THE UK is the European hotbed of investment and innovation in low-carbon technologies, attracting 41% of the total venture-capital and private-equity investment in low-carbon small and medium-sized enterprises in the EU, according to a new report.
The research, commissioned by Shell Springboard, also reveals that the global sustainable-energy market opportunity could reach £2,000billion a year by 2030.
Key findings include:
Britain’s low-carbon technology market could, on the basis of current carbon-reduction targets, grow by 30% year-on-year until 2020.
The market opportunity could reach £2,000billion per annum globally if the world acts to stem climate change.
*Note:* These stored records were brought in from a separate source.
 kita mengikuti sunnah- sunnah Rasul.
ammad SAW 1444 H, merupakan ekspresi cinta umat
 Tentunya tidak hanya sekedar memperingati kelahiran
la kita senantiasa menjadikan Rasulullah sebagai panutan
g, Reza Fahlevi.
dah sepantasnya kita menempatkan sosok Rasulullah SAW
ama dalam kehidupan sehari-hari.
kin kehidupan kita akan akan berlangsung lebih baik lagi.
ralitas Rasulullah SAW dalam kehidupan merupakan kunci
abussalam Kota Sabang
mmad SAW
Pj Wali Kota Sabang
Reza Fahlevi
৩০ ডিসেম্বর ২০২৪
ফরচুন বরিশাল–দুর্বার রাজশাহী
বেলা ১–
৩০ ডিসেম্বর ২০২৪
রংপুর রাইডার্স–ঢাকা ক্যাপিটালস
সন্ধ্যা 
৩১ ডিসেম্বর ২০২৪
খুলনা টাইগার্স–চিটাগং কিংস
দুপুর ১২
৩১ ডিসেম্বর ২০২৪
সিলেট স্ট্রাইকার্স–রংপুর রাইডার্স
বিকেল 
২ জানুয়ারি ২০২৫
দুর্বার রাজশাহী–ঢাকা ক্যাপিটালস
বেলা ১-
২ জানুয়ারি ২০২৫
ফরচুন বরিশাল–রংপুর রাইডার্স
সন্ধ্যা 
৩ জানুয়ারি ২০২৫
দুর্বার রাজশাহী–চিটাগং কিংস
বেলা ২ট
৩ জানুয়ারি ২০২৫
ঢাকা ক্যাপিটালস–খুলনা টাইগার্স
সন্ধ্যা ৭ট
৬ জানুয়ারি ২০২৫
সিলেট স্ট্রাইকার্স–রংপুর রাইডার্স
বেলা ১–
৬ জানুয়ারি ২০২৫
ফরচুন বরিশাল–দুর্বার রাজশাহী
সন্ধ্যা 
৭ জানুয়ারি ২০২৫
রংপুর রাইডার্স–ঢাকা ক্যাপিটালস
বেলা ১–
By comparison, steel sales are currently worth £1,200billion per annum and wheat sales £520billion.
2007 was a record year for investment in sustainable energy, with total global investment growing from £50billion in 2006 to £74billion last year.
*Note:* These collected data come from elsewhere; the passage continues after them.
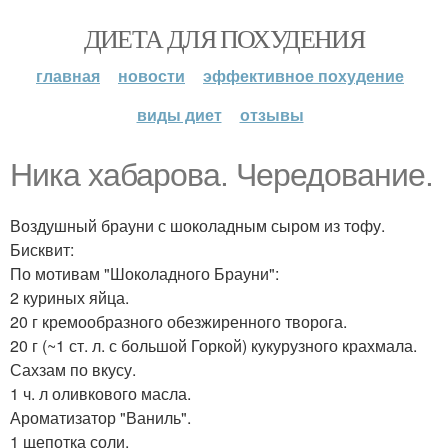
ДИЕТА ДЛЯ ПОХУДЕНИЯ
главная
новости
эффективное похудение
виды диет
отзывы
Ника хабарова. Чередование.
Воздушный брауни с шоколадным сыром из тофу.
Бисквит:
По мотивам "Шоколадного Брауни":
2 куриных яйца.
20 г кремообразного обезжиренного творога.
20 г (~1 ст. л. с большой Горкой) кукурузного крахмала.
Сахзам по вкусу.
1 ч. л оливкового масла.
Ароматизатор "Ваниль".
1 щепотка соли.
UK companies attracted more than £1billion of venture capital and private equity into renewable energy and energy-efficiency technologies in 2007. That was more than twice any other European country and 41% of the EU total.
Climate change entrepreneurship could be a bigger, more sustainable opportunity than the dotcom boom of the late 1990s, when global sales of personal computers were growing at 15-20% a year, as compared with the 30% potential annual growth in low-carbon technologies in the UK between now and 2020.
James Smith, chairman of Shell UK, said: “We have to tackle climate change and that creates a big opportunity for small business. This research shows the size of the prize and that British business ingenuity is already making an impact.”